The Influenza of 1733.
The next influenza was three years after that of 1729—in January, 1733. In London, it raised the weekly deaths for a couple of weeks to a far greater height than the preceding had done. Also the purely catarrhal symptoms of running from the eyes and nose are more prominent in the accounts for 1733 than for the influenza of 1729. The first notice of it comes from Edinburgh. The horses having been “attacked with running of the nose and coughs towards the end of October and beginning of November,” the same symptoms began suddenly among men on the 17th December, 1732[622]. By the 25th the epidemic was general in Edinburgh, very few escaping, and it continued in that city until the middle of January, 1733. In a great many it began with a running of lymph at the eyes and nose, which continued for a day. Generally the patients were inclined to sweat, and some had profuse sweats. It was noted as remarkable that the prisoners in the gaol escaped; also the boys in Heriot’s Hospital, as well as the inhabitants of houses near to that charity. The Edinburgh deaths rose as in the following table; the bulk of these extra burials are said to have been at the public charges, the epidemic having swept away a great number of poor, old, and consumptive people:
| Buried | in | November, 1732 | 89 | |
| " | " | December, 1732 | 109 | |
| " | " | January, 1733 | 214 | |
| " | " | February, 1733 | 135 |
Hillary[623] fixes the date of its beginning at Leeds on 3 February, one week later than at York, three weeks later than at Newcastle, or than in London and the south of England generally. At Leeds in three days’ time about one-third part of the people were seized with chills, catarrh, violent cough, sneezing and coryza; the epidemic lasted five or six weeks in the town and country near. Dr John Arbuthnot, who was then living in Dover Street, is clear that the outbreak in London was later than in Edinburgh, which indeed appears also from the paragraph in the Gentleman’s Magazine, dated Wednesday the 11th January, and from a comparison of the dates of highest mortalities in London (p. 349) and Edinburgh. It was in Saxony from the 15th November to the 29th of that month, and in Holland before it broke out in England. But it had begun in New England in the middle of October, and had broken out soon after in Barbados, Jamaica, Mexico and Peru. Its outbreak in Paris was at the beginning of February, 1733, and at Naples in March. The symptoms, says Arbuthnot, were uniform in every place—small rigors, pains in the back, a thin defluxion occasioning sneezing, a cough with expectoration. In France the fever ended after several days in miliary eruptions, in Holland often in imposthumations of the throat. In some, the cough outlasted the fever six weeks or two months. The horses were seized with the catarrh before mankind[624].

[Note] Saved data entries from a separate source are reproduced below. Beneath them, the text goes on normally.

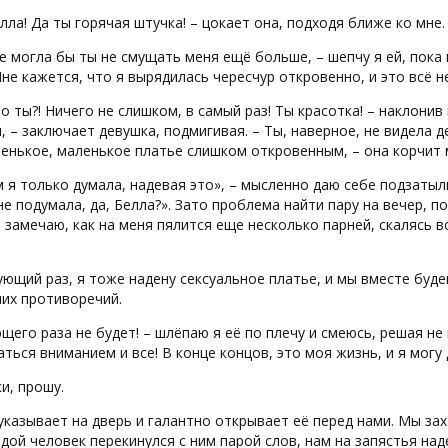
елла! Да ты горячая штучка! – цокает она, подходя ближе ко мне.
не могла бы ты не смущать меня ещё больше, – шепчу я ей, пок
Мне кажется, что я вырядилась чересчур откровенно, и это всё 
то ты?! Ничего не слишком, в самый раз! Ты красотка! – наклони
, – заключает девушка, подмигивая. – Ты, наверное, не видела
ленькое, маленькое платье слишком откровенным, – она корчит
м я только думала, надевая это», – мысленно даю себе подзатыл
е подумала, да, Белла?». Зато проблема найти пару на вечер, 
 замечаю, как на меня пялится еще несколько парней, скалясь в
ующий раз, я тоже надену сексуальное платье, и мы вместе буде
их противоречий.
щего раза не будет! – шлёпаю я её по плечу и смеюсь, решая н
ться вниманием и все! В конце концов, это моя жизнь, и я могу д
и, прошу.
казывает на дверь и галантно открывает её перед нами. Мы захо
дой человек перекинулся с ним парой слов, нам на запястья н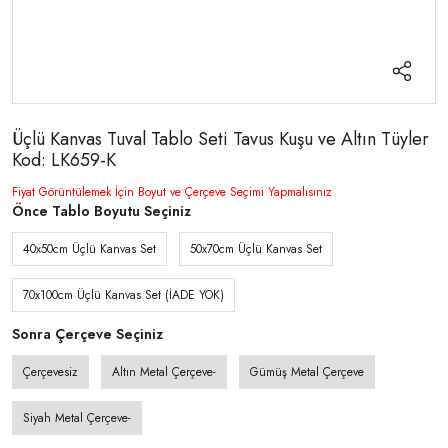
Üçlü Kanvas Tuval Tablo Seti Tavus Kuşu ve Altın Tüyler
Kod: LK659-K
Fiyat Görüntülemek İçin Boyut ve Çerçeve Seçimi Yapmalısınız
Önce Tablo Boyutu Seçiniz
40x50cm Üçlü Kanvas Set
50x70cm Üçlü Kanvas Set
70x100cm Üçlü Kanvas Set (İADE YOK)
Sonra Çerçeve Seçiniz
Çerçevesiz
Altın Metal Çerçeve-
Gümüş Metal Çerçeve
Siyah Metal Çerçeve-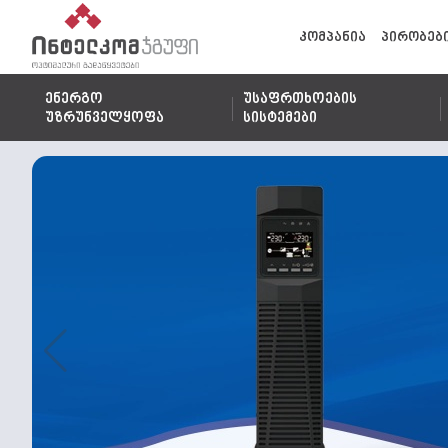
კომპანია
პირობებ
ენერგო
უსაფრთხოების
უზრუნველყოფა
სისტემები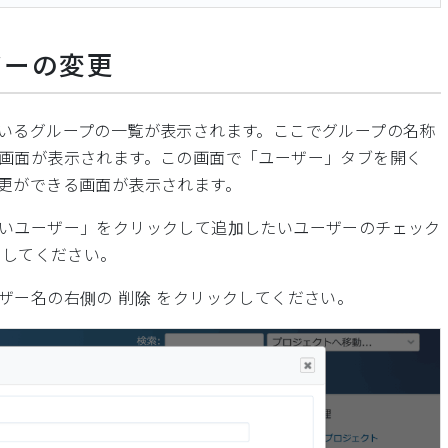
ザーの変更
いるグループの一覧が表示されます。ここでグループの名称
画面が表示されます。この画面で「ユーザー」タブを開く
更ができる画面が表示されます。
いユーザー」をクリックして追加したいユーザーのチェック
クしてください。
ザー名の右側の 削除 をクリックしてください。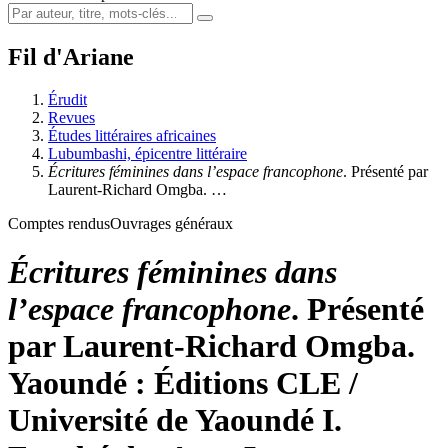
Fil d'Ariane
Érudit
Revues
Études littéraires africaines
Lubumbashi, épicentre littéraire
Écritures féminines dans l’espace francophone
. Présenté par
Laurent-Richard Omgba. …
Comptes rendus
Ouvrages généraux
Écritures féminines dans
l’espace francophone
. Présenté
par Laurent-Richard Omgba.
Yaoundé : Éditions CLE /
Université de Yaoundé I.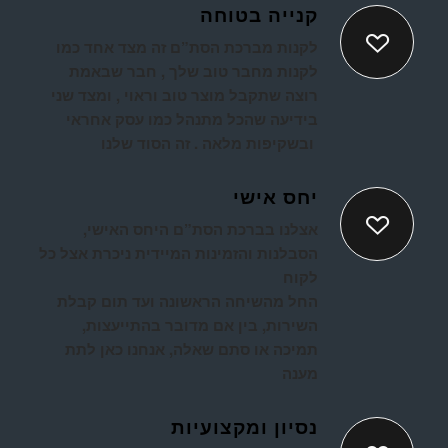
קנייה בטוחה
ל
קנות מברכת הסת”ם זה מצד אחד כמו
לקנות מחבר טוב שלך , חבר שבאמת
רוצה שתקבל מוצר טוב וראוי , ומצד שני
בידיעה שהכל מתנהל כמו עסק אחראי
ובשקיפות מלאה . זה הסוד שלנו
יחס אישי
אצלנו בברכת הסת”ם היחס האישי,
הסבלנות והזמינות המיידית ניכרת אצל כל
לקוח
החל מהשיחה הראשונה ועד תום קבלת
השירות, בין אם מדובר בהתייעצות,
תמיכה או סתם שאלה, אנחנו כאן לתת
מענה
נסיון ומקצועיות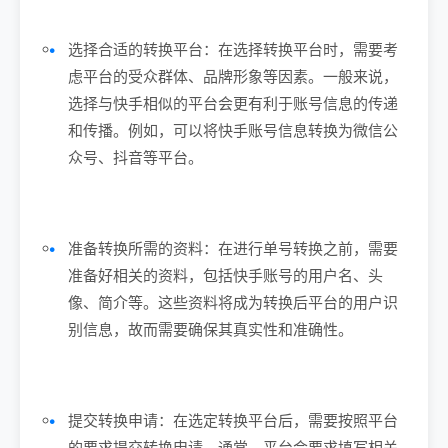
选择合适的转换平台：在选择转换平台时，需要考
虑平台的受众群体、品牌形象等因素。一般来说，
选择与快手相似的平台会更有利于账号信息的传递
和传播。例如，可以将快手账号信息转换为微信公
众号、抖音等平台。
准备转换所需的资料：在进行单号转换之前，需要
准备好相关的资料，包括快手账号的用户名、头
像、简介等。这些资料将成为转换后平台的用户识
别信息，故而需要确保其真实性和准确性。
提交转换申请：在选定转换平台后，需要按照平台
的要求提交转换申请。通常，平台会要求填写相关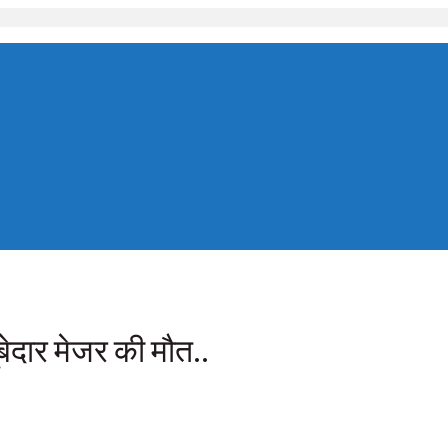
बेदार मेजर की मौत..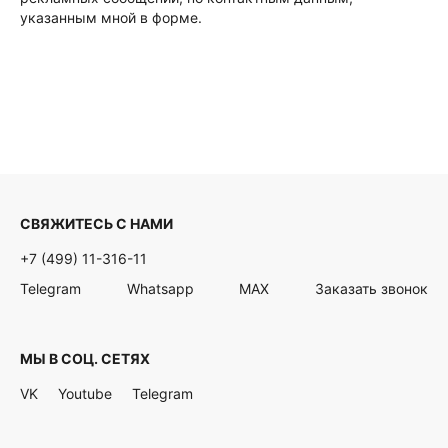
указанным мной в форме.
СВЯЖИТЕСЬ С НАМИ
+7 (499) 11-316-11
Telegram
Whatsapp
MAX
Заказать звонок
МЫ В СОЦ. СЕТЯХ
VK
Youtube
Telegram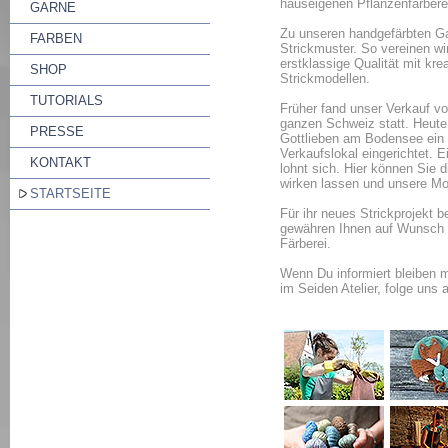
hauseigenen Pflanzenfärberei
GARNE
Zu unseren handgefärbten G
FARBEN
Strickmuster. So vereinen wi
erstklassige Qualität mit kre
SHOP
Strickmodellen.
TUTORIALS
Früher fand unser Verkauf vo
ganzen Schweiz statt. Heute
PRESSE
Gottlieben am Bodensee ein k
Verkaufslokal eingerichtet. 
KONTAKT
lohnt sich. Hier können Sie d
wirken lassen und unsere Mo
STARTSEITE
Für ihr neues Strickprojekt b
gewähren Ihnen auf Wunsch a
Färberei.
Wenn Du informiert bleiben m
im Seiden Atelier, folge uns 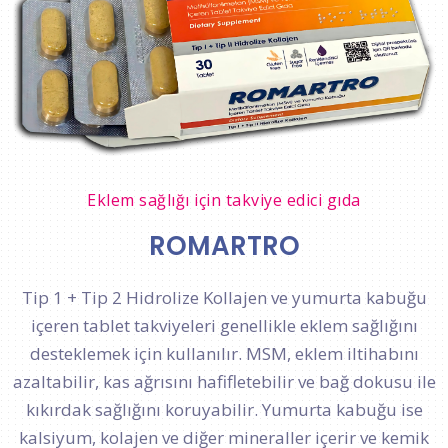
Eklem sağlığı için takviye edici gıda
ROMARTRO
Tip 1 + Tip 2 Hidrolize Kollajen ve yumurta kabuğu
içeren tablet takviyeleri genellikle eklem sağlığını
desteklemek için kullanılır. MSM, eklem iltihabını
azaltabilir, kas ağrısını hafifletebilir ve bağ dokusu ile
kıkırdak sağlığını koruyabilir. Yumurta kabuğu ise
kalsiyum, kolajen ve diğer mineraller içerir ve kemik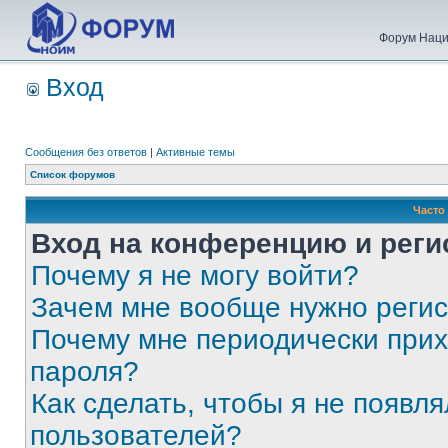
Форум Наци
Вход
Сообщения без ответов
|
Активные темы
Список форумов
Часто
Вход на конференцию и реги
Почему я не могу войти?
Зачем мне вообще нужно реги
Почему мне периодически прих
пароля?
Как сделать, чтобы я не появля
пользователей?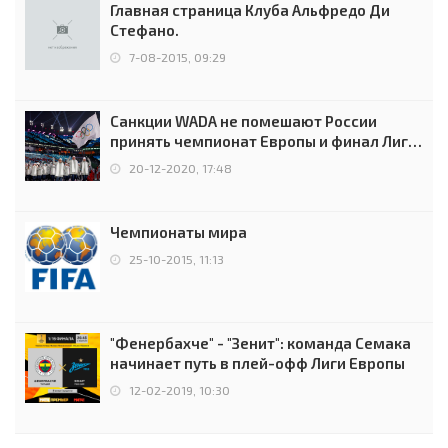
Главная страница Клуба Альфредо Ди
Стефано.
7-08-2015, 09:29
Санкции WADA не помешают России
принять чемпионат Европы и финал Лиги
чемпионов.
20-12-2020, 17:48
Чемпионаты мира
25-10-2015, 11:13
"Фенербахче" - "Зенит": команда Семака
начинает путь в плей-офф Лиги Европы
12-02-2019, 10:30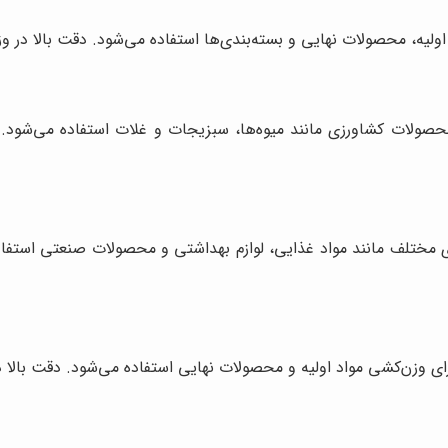
 کیلویی برای وزن‌کشی محصولات کشاورزی مانند میوه‌ها، سبزیجات و غلات استفاد
 برای وزن‌کشی کالاهای مختلف مانند مواد غذایی، لوازم بهداشتی و محصولات صنع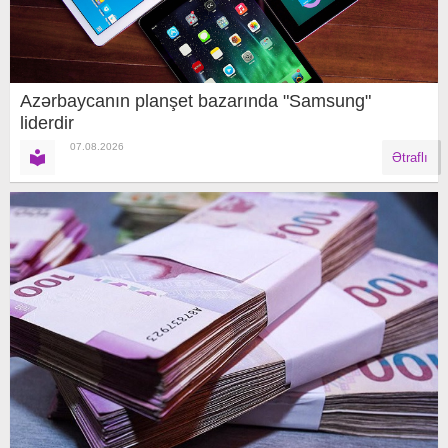
Azərbaycanın planşet bazarında "Samsung"
liderdir
07.08.2026
Ətraflı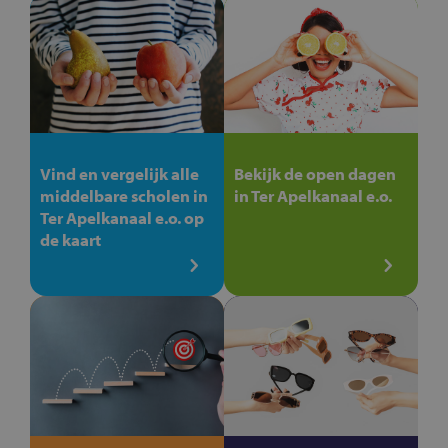
Vind en vergelijk alle
Bekijk de open dagen
middelbare scholen in
in Ter Apelkanaal e.o.
Ter Apelkanaal e.o. op
de kaart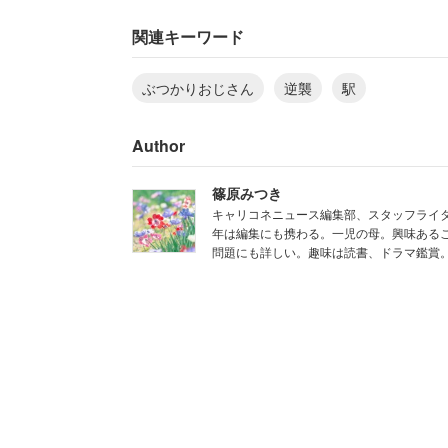
ですか』とでっかい声で言い返しました
ごった返してるところです」
関連キーワード
ぶつかりおじさん
逆襲
駅
混雑で押されるのは仕方ないしお互い様
手が自分と同じホームに向かうのを確認
Author
張り付き」、理詰めの追及を開始した。
篠原みつき
「ぶつかったことはすみませんでした。
キャリコネニュース編集部、スタッフライタ
年は編集にも携わる。一児の母。興味あるこ
問題にも詳しい。趣味は読書、ドラマ鑑賞
「それに対して大人としての対応して貰
怒鳴り散らすのではなく、あえて周囲に
る舞い」を求め続けたのだ。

The account of the influenza of 1733 in London in the Gentleman’s Magazine is under the date of 11 January: “About this time coughs and colds began to grow so rife that scarce a family escaped them, which carried off a good many, both old and young. The distemper discovered itself by a shivering in the limbs, a pain in the head, and a difficulty of breathing. The remedies prescribed were various, but especially bleeding, drinking cold water, small broths, and such thin liquids as dilute the blood[625].”
Huxham says that it was in Cornwall and the west of Devon in February, 1733, and that at Plymouth, on the 10th of that month, some were suddenly seized: “the day after they fell down in multitudes, and on the 18th or 20th of March, scarce anyone had escaped it.”
It began with slight shivering, followed by transient erratic heats, headache, violent sneezing, flying pains in the back and chest, violent cough, a running of thin sharp mucus from the nose and mouth. A slight fever followed, with the pulse quick, but not hard or tense. The urine was thick and whitish, the sediment yellowish-white, seldom red. Several had racking pain in the head, many had singing in the ears and pain in the meatus auditorius, where sometimes an abscess formed: exulcerations and swelling of the fauces were likewise very common. The sick were in general much given to sweating, which, when it broke out of its own accord and was very plentiful, continuing without striking in again, did often in the space of two or three days carry off the fever. The disorder in other cases terminated with a discharge of bilious matter by stool, and sometimes by the breaking forth of fiery pimples. It was rarely fatal, and then mostly to infants and old worn out people. Generally it went off about the fourth day, leaving a troublesome cough often of long duration, “and such dejection of strength as one would hardly have suspected from the shortness of the time.” The cough in all was very vehement, hardly to be subdued by anodynes: and it was so protracted in some as to throw them into consumption, which carried them off within a month or two[626].
Huxham is unusually full on the coughs and anginas of horses for several months before the influenza of men. In August, 1732, coughs were troubling some horses; in September, a coughing angina (called “the strangles”) everywhere among horses which almost suffocates most of them; in October the disease of horses is raging at its worst; and in December it is still among them.